*Work instruction:* Look at the data below and print exactly the lines from its first line through the line with "X784450Y723200D01*"; the pictures stay out of the copy.

Machine-readable electronics designs
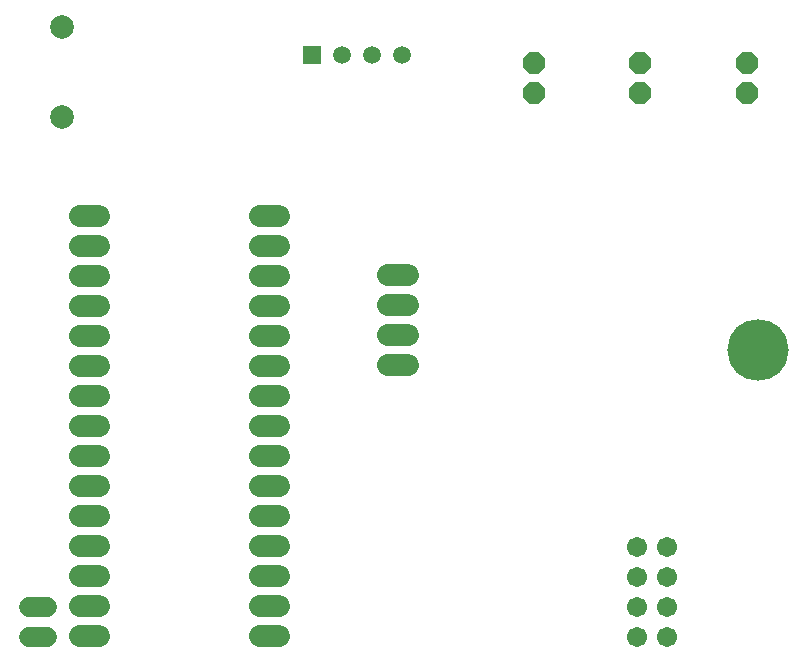
<source format=gbr>
G04 EAGLE Gerber RS-274X export*
G75*
%MOMM*%
%FSLAX34Y34*%
%LPD*%
%AMOC8*
5,1,8,0,0,1.08239X$1,22.5*%
G01*
%ADD10C,1.853200*%
%ADD11P,2.034460X8X112.500000*%
%ADD12C,2.003200*%
%ADD13C,5.203200*%
%ADD14C,1.711200*%
%ADD15R,1.511200X1.511200*%
%ADD16C,1.511200*%
%ADD17C,1.711200*%


D10*
X615550Y723200D02*
X632050Y723200D01*
X632050Y697800D02*
X615550Y697800D01*
X615550Y672400D02*
X632050Y672400D01*
X632050Y647000D02*
X615550Y647000D01*
X615550Y621600D02*
X632050Y621600D01*
X632050Y596200D02*
X615550Y596200D01*
X615550Y570800D02*
X632050Y570800D01*
X632050Y545400D02*
X615550Y545400D01*
X615550Y520000D02*
X632050Y520000D01*
X632050Y494600D02*
X615550Y494600D01*
X615550Y469200D02*
X632050Y469200D01*
X632050Y443800D02*
X615550Y443800D01*
X615550Y418400D02*
X632050Y418400D01*
X632050Y393000D02*
X615550Y393000D01*
X615550Y367600D02*
X632050Y367600D01*
X767950Y723200D02*
X784450Y723200D01*
X784450Y697800D02*
X767950Y697800D01*
X767950Y672400D02*
X784450Y672400D01*
X784450Y647000D02*
X767950Y647000D01*
X767950Y621600D02*
X784450Y621600D01*
X784450Y596200D02*
X767950Y596200D01*
X767950Y570800D02*
X784450Y570800D01*
X784450Y545400D02*
X767950Y545400D01*
X767950Y520000D02*
X784450Y520000D01*
X784450Y494600D02*
X767950Y494600D01*
X767950Y469200D02*
X784450Y469200D01*
X784450Y443800D02*
X767950Y443800D01*
X767950Y418400D02*
X784450Y418400D01*
X784450Y393000D02*
X767950Y393000D01*
X767950Y367600D02*
X784450Y367600D01*
D11*
X1000000Y827300D03*
X1000000Y852700D03*
X1090000Y827300D03*
X1090000Y852700D03*
X1180000Y827300D03*
X1180000Y852700D03*
D12*
X600000Y883100D03*
X600000Y806900D03*
D10*
X876650Y596900D02*
X893150Y596900D01*
X893150Y622300D02*
X876650Y622300D01*
X876650Y647700D02*
X893150Y647700D01*
X893150Y673100D02*
X876650Y673100D01*
D13*
X1189700Y609600D03*
D14*
X1087400Y366900D03*
X1087400Y392300D03*
X1087400Y417700D03*
X1112800Y417700D03*
X1112800Y392300D03*
X1112800Y366900D03*
X1112800Y443100D03*
X1087400Y443100D03*
D15*
X811900Y860000D03*
D16*
X837300Y860000D03*
X862700Y860000D03*
X888100Y860000D03*
D17*
X587740Y392600D02*
X572660Y392600D01*
X572660Y367200D02*
X587740Y367200D01*
M02*

</source>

*Written solution:*
<source format=gbr>
G04 EAGLE Gerber RS-274X export*
G75*
%MOMM*%
%FSLAX34Y34*%
%LPD*%
%AMOC8*
5,1,8,0,0,1.08239X$1,22.5*%
G01*
%ADD10C,1.853200*%
%ADD11P,2.034460X8X112.500000*%
%ADD12C,2.003200*%
%ADD13C,5.203200*%
%ADD14C,1.711200*%
%ADD15R,1.511200X1.511200*%
%ADD16C,1.511200*%
%ADD17C,1.711200*%


D10*
X615550Y723200D02*
X632050Y723200D01*
X632050Y697800D02*
X615550Y697800D01*
X615550Y672400D02*
X632050Y672400D01*
X632050Y647000D02*
X615550Y647000D01*
X615550Y621600D02*
X632050Y621600D01*
X632050Y596200D02*
X615550Y596200D01*
X615550Y570800D02*
X632050Y570800D01*
X632050Y545400D02*
X615550Y545400D01*
X615550Y520000D02*
X632050Y520000D01*
X632050Y494600D02*
X615550Y494600D01*
X615550Y469200D02*
X632050Y469200D01*
X632050Y443800D02*
X615550Y443800D01*
X615550Y418400D02*
X632050Y418400D01*
X632050Y393000D02*
X615550Y393000D01*
X615550Y367600D02*
X632050Y367600D01*
X767950Y723200D02*
X784450Y723200D01*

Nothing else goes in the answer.